▶ _WHAT YOU ARE ASKED TO DO_:
Your job is to set down the stretch of entries that opens with the line containing "tendance jolie" and closes with the line containing "Nhật Bản : Ghi nhận 5.000 trường hợp". Keep both end lines, copy each exactly, and add nothing.

▶ _DATA RECORDS_:
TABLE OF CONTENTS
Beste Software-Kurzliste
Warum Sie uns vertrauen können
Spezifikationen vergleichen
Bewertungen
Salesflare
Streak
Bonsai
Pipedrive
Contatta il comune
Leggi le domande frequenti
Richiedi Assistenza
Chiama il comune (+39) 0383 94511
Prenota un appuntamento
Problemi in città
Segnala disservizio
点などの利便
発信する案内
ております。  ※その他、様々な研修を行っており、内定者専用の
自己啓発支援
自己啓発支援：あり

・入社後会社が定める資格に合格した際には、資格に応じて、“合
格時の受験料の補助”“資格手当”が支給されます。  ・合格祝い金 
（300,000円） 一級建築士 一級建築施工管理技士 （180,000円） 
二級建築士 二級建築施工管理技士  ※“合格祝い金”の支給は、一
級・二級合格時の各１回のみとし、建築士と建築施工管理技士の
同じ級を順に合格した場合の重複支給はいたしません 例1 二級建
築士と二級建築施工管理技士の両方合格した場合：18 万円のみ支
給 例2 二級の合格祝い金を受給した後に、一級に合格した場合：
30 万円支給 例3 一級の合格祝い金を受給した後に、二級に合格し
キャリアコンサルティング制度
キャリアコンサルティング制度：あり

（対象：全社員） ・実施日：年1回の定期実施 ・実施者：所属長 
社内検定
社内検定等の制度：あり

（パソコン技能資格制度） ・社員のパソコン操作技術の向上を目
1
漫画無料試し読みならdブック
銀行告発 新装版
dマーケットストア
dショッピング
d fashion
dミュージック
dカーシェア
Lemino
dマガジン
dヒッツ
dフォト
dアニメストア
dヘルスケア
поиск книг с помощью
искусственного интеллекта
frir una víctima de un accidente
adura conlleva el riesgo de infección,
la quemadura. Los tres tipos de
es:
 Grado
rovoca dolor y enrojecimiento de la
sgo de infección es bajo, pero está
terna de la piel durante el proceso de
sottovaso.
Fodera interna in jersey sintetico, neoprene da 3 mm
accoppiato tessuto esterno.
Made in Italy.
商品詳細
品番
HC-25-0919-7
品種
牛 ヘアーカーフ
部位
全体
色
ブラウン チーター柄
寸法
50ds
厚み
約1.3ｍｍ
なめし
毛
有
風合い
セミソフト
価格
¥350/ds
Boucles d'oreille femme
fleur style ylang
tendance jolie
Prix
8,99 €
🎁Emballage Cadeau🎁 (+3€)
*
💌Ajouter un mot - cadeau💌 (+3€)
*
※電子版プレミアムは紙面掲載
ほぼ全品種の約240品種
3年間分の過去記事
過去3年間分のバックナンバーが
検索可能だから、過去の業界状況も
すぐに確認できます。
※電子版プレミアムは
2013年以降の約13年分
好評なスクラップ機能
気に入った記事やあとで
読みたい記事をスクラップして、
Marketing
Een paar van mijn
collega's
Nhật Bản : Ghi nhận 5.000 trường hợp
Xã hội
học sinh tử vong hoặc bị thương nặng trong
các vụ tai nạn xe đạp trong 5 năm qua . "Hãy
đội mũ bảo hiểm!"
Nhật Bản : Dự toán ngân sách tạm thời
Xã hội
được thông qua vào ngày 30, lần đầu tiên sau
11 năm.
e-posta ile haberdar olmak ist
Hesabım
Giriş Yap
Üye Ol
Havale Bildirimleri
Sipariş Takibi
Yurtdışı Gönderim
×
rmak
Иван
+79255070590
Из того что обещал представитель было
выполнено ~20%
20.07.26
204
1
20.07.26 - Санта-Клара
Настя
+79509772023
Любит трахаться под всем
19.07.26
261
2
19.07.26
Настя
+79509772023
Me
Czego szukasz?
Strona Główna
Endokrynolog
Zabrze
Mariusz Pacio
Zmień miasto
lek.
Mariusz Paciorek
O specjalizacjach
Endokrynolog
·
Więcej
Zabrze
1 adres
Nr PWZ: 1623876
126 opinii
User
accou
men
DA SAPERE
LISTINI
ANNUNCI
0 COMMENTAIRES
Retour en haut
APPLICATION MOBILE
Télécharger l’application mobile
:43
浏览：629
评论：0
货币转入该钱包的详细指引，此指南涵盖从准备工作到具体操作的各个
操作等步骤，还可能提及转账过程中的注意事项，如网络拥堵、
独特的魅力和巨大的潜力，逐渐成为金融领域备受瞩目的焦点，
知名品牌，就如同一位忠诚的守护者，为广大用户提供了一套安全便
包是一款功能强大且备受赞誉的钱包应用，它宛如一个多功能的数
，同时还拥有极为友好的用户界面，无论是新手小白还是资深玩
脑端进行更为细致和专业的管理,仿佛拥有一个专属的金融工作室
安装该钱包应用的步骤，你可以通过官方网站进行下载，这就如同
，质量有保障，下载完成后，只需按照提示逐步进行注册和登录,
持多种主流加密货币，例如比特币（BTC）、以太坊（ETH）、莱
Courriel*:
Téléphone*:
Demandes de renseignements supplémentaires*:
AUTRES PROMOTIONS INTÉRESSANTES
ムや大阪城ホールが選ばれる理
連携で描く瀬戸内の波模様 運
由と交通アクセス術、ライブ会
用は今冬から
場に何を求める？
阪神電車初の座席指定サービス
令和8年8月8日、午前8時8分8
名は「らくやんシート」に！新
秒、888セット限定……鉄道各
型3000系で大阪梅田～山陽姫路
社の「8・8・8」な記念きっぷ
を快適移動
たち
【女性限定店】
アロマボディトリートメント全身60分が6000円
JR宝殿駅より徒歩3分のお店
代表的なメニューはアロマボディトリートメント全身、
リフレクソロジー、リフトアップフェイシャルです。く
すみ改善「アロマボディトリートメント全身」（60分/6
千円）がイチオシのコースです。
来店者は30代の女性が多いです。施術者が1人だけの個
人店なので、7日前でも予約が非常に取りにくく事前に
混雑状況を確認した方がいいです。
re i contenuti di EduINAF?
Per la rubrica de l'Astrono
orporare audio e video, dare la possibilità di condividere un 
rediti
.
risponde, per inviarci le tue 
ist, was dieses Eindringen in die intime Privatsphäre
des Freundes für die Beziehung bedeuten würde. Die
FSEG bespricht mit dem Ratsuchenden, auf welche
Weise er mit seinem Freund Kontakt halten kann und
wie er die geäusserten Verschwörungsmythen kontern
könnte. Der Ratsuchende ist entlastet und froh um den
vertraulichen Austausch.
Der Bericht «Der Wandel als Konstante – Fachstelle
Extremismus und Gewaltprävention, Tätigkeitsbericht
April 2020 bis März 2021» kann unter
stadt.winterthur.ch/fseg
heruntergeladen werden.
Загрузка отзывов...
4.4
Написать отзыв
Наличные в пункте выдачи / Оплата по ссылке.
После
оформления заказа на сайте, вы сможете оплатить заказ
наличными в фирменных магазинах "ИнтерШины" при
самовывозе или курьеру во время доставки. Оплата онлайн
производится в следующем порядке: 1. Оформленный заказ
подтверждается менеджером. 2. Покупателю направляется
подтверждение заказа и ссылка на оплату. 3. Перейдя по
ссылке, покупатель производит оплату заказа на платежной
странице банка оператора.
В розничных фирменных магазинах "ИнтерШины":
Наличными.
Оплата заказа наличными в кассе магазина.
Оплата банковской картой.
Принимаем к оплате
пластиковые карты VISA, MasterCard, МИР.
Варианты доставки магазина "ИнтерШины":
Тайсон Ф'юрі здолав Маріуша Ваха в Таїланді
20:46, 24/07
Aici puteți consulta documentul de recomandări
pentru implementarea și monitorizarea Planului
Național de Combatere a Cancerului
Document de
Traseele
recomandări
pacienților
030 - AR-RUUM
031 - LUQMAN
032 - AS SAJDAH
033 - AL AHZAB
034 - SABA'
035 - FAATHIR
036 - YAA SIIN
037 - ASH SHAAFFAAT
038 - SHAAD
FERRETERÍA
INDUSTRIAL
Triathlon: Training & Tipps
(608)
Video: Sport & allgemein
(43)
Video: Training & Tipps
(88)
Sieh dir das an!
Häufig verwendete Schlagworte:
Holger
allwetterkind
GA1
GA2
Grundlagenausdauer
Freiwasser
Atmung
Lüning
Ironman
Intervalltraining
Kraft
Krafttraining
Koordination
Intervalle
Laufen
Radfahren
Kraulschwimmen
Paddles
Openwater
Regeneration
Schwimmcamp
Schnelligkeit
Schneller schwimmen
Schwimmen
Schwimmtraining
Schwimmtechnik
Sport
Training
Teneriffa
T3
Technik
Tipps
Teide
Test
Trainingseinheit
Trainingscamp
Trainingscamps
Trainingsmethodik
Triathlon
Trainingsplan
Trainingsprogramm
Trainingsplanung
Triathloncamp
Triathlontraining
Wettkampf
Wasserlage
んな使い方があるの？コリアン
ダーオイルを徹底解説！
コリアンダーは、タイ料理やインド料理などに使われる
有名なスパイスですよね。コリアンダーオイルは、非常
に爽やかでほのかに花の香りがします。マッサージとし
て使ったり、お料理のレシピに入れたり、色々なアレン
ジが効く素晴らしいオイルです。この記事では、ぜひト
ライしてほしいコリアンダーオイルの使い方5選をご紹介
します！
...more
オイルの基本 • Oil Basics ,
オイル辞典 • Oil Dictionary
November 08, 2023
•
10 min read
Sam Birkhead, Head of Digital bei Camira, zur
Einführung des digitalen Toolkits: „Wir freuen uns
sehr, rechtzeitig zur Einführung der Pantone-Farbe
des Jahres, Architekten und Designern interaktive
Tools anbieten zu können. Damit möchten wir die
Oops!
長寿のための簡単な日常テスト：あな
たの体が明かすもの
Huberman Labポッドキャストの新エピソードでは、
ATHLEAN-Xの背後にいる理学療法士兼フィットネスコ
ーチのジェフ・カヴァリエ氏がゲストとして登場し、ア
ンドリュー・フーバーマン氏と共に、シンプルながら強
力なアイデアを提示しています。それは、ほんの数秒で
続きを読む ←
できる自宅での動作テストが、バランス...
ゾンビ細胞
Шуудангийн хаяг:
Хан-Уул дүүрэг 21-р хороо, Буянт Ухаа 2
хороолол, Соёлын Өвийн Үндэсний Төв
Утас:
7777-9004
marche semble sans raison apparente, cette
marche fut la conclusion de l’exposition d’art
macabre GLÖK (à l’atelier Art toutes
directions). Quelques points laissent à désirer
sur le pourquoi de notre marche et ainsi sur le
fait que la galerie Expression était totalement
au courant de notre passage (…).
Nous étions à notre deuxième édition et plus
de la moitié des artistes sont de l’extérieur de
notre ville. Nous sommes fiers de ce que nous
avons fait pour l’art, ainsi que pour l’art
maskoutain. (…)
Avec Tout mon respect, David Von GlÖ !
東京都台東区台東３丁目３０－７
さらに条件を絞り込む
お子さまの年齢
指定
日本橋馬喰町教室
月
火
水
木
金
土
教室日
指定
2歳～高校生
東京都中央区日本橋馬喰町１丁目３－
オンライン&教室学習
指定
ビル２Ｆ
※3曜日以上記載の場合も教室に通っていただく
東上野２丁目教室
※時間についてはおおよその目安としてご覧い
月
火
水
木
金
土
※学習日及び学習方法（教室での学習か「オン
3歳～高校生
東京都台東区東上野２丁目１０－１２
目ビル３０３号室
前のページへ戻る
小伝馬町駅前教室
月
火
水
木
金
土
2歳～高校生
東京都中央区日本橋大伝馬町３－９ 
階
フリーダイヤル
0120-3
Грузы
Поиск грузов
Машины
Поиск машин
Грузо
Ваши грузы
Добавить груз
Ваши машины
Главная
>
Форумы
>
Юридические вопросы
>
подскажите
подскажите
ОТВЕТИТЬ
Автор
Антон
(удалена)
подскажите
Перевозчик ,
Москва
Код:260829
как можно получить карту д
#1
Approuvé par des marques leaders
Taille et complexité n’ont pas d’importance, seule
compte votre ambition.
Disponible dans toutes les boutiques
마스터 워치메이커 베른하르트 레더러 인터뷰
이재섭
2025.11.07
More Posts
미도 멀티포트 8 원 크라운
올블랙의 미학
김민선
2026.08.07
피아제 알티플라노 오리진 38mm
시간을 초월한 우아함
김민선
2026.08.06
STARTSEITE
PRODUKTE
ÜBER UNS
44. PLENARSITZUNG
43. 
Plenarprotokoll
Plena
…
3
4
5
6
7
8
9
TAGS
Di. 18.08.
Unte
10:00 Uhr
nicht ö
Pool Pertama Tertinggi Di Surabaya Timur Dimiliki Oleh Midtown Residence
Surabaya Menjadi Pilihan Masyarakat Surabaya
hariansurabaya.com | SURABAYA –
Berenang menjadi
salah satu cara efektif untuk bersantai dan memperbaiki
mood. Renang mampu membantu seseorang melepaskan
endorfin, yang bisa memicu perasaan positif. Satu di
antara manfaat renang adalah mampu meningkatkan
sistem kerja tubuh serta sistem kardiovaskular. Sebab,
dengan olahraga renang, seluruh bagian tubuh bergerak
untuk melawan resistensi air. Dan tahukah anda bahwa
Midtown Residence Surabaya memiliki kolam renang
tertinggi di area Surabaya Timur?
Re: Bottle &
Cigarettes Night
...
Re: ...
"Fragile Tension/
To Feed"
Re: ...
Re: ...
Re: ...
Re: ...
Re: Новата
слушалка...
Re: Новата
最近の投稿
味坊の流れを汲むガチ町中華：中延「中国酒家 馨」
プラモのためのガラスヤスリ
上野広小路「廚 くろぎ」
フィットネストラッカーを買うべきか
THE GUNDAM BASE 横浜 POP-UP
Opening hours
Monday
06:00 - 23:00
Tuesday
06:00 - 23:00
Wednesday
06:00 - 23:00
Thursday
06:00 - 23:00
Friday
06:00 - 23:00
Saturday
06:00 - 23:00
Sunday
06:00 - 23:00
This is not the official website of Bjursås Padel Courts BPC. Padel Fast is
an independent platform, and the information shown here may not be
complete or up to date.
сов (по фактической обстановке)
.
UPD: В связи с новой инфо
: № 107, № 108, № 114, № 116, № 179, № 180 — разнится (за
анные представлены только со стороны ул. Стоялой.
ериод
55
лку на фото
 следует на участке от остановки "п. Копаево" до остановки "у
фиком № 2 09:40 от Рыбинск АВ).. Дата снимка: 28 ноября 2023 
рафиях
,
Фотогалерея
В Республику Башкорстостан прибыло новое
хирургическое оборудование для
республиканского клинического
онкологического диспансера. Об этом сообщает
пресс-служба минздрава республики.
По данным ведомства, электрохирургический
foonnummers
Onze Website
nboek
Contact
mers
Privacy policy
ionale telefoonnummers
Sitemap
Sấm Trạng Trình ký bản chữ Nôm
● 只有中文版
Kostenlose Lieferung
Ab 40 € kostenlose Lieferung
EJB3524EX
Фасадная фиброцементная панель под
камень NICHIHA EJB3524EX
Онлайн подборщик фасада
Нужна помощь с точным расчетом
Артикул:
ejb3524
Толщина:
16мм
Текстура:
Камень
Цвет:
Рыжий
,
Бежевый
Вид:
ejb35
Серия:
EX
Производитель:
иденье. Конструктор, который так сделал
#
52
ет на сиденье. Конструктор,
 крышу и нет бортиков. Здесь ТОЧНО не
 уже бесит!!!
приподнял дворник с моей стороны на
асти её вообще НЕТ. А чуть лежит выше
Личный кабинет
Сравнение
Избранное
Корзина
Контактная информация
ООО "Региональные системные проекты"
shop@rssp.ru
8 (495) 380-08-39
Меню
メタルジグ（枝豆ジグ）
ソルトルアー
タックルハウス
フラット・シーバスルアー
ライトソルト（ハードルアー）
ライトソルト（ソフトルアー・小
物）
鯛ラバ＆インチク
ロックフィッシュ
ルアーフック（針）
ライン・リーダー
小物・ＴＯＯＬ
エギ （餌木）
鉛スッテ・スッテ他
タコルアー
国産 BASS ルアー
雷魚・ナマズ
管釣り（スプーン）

▶ _FINAL ANSWER_:
tendance jolie
Prix
8,99 €
🎁Emballage Cadeau🎁 (+3€)
*
💌Ajouter un mot - cadeau💌 (+3€)
*
※電子版プレミアムは紙面掲載
ほぼ全品種の約240品種
3年間分の過去記事
過去3年間分のバックナンバーが
検索可能だから、過去の業界状況も
すぐに確認できます。
※電子版プレミアムは
2013年以降の約13年分
好評なスクラップ機能
気に入った記事やあとで
読みたい記事をスクラップして、
Marketing
Een paar van mijn
collega's
Nhật Bản : Ghi nhận 5.000 trường hợp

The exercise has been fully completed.